Most states require that the user pays use tax. But, the user is off the hook if they can show they've already paid tax to the vendor. And how do they show this? The invoice. In other words, if the seller has put tax on the invoice, then that document is not only the receipt for the payment, but is also the buyer's receipt for having paid the tax.
And if you've gone through an audit, you'll know that sitting in a room, paging through invoices looking to see if taxes were charged, is a significant part of the auditor's routine.
Note, however, that the tax must be billed by the vendor. A scribbled comment on the invoice that you've paid the tax separately probably isn't going to work.
Another thing to keep in mind...and this is more record-keeping. When you do need to make notes for the file that will help during an audit, try to make the notes on the invoice itself. If you make it easy for the auditor to see the explanation, you'll have less questions from that auditor, and will probably keep issues from getting out of hand. And you'll build credibility by having good records.
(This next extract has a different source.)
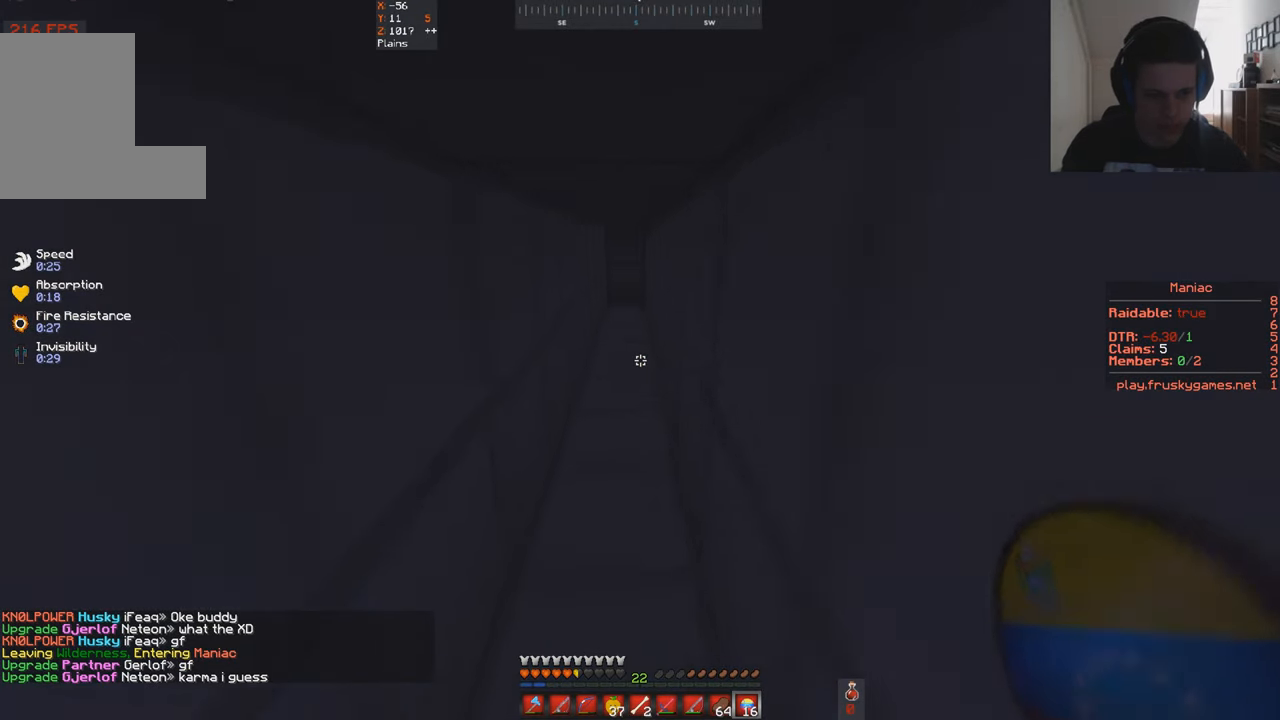
{"keys": ["w"], "events": [[100, "space", "down"], [467, "space", "up"]]}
If you simply staple the paperwork to the rest of the material that's already attached to the invoice, it may get lost. I've worked at some companies where the AP specialists would need to order special, heavy-duty staplers just to keep all of the paperwork in place. And we've all seen those odd pieces of paper sitting in files and wondered, "I wonder what paperwork this goes with?"
If you are going to attach it, attach it well. AND, attach it close to the invoice as opposed to in back, so it will be less likely to detach itself and get lost. AND make a note on the invoice indicating that the paperwork is there.